***** Extrait fourni *****
Le 23 octobre 2019, les corps de trente-neuf migrants vietnamiens ont été retrouvés sans vie dans un camion réfrigéré à Essex, au Royaume-Uni. De ce fait divers tragique, point de départ parmi d’autres de sa première fiction, après plusieurs documentaires encore inédits en France, le cinéaste vietnamien Minh Quy Truong a tiré un film-tombeau qui s’ouvre sur une vision souterraine : celle de Viêt (Pham Thanh Hai) et de Nam (Dao Duy Bao Dinh), deux mineurs de charbon qui vivent leur relation amoureuse cachés dans les profondeurs – un amour amer, non pas car il ne peut s’exprimer en public, mais car Nam projette de partir clandestinement en Europe, prêt à laisser son compagnon derrière lui.

Si Viêt et Nam sont donc d’entrée de jeu présentés comme des spectres ou des semi-morts, errant le long de cavités souterraines en forme de catabases, c’est parce que leur histoire d’amour est aussi une histoire de deuil. Il faut dire que le pays qu’ils habitent et représentent métaphoriquement par leurs noms respectifs (bien qu’ils ne soient jamais mentionnés tels quels durant le film) est lui aussi un cimetière géant, abritant les cadavres de soldats morts durant une guerre pas si lointaine, toile de fond du récit qui finira petit à petit par devenir son cœur.

Nam imagine en effet Viêt comme ressemblant à son père disparu durant le conflit. Hoa (Nguyên Thi Nga), la mère de Nam, lui raconte également ses rêves dans lesquels elle aperçoit la silhouette du combattant, tandis qu’un voisin vétéran, Ba (Lê Viêt Tung), ressasse volontiers plusieurs batailles et situations auxquelles il a pris part durant la guerre. Sans parvenir à faire changer d’avis son compagnon quant à son départ, Viêt accompagne alors Nam, Hoa et Ba vers les contrées méridionales du pays, où reposerait la dépouille abandonnée du soldat, passant des sombres décors miniers du Nord aux paysages luxuriants des jungles bordant la frontière cambodgienne.

De prime abord assez nébuleux, le film de Minh Quy Truong s’éclaircit ainsi au gré d’un mouvement ascendant qui consiste à quitter les souterrains pour remonter à la surface, et par là même à naviguer du Nord vers le Sud, rejouant la trajectoire entreprise par le Front de libération du Sud Vietnam entre 1955 et 1975. Avançant à tâtons, le récit intrique à cet endroit deux trajectoires aussi distinctes qu’intimement liées : l’exhumation d’un corps perdu et l’histoire d’amour, teintée d’éléments mélodramatiques, entre deux hommes qui se préparent à se perdre l’un l’autre.
*****
**Activité 1**
Dans l'extrait sur le film de Minh Quy Truong, quel métier exercent Viêt et Nam ?
***** Données fournies *****
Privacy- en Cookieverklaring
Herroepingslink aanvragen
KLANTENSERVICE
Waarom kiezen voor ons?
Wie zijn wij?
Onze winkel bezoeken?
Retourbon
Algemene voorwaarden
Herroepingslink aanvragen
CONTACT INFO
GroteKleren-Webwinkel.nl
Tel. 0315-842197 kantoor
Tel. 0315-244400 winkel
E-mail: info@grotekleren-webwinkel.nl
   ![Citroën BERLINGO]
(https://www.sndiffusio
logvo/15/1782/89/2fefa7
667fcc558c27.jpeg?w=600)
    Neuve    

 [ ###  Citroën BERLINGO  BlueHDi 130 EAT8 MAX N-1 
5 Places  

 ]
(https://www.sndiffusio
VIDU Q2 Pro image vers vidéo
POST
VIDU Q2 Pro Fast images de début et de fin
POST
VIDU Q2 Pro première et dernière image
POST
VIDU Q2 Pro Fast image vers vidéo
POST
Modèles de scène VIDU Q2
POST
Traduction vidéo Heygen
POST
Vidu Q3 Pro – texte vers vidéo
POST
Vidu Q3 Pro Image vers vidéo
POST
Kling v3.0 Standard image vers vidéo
*****
***** Données fournies *****
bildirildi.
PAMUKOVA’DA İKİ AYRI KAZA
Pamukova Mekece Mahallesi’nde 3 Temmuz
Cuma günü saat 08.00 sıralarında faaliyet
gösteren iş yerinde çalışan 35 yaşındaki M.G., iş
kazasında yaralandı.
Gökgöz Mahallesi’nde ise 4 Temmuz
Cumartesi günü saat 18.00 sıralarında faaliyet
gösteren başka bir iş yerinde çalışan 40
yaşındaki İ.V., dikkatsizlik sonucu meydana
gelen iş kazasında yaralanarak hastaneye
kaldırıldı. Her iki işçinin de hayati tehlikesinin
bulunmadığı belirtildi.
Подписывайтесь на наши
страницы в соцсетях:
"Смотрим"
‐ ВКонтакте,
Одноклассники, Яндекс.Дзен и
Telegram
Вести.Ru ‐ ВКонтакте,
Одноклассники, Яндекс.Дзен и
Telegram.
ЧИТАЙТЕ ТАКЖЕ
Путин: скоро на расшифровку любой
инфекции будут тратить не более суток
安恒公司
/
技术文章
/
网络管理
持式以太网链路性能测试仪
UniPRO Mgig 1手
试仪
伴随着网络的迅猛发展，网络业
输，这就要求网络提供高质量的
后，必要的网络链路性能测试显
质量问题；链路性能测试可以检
*****
**Activité 2**
Recopiez à l'identique les lignes des enregistrements, en partant de la ligne qui contient "Privacy- en Cookieverklaring" jusqu'à celle qui contient "E-mail: info@grotekleren-webwinkel.nl", ces deux lignes comprises.

**Réponse 1**
Ils sont mineurs de charbon.

**Réponse 2**
Privacy- en Cookieverklaring
Herroepingslink aanvragen
KLANTENSERVICE
Waarom kiezen voor ons?
Wie zijn wij?
Onze winkel bezoeken?
Retourbon
Algemene voorwaarden
Herroepingslink aanvragen
CONTACT INFO
GroteKleren-Webwinkel.nl
Tel. 0315-842197 kantoor
Tel. 0315-244400 winkel
E-mail: info@grotekleren-webwinkel.nl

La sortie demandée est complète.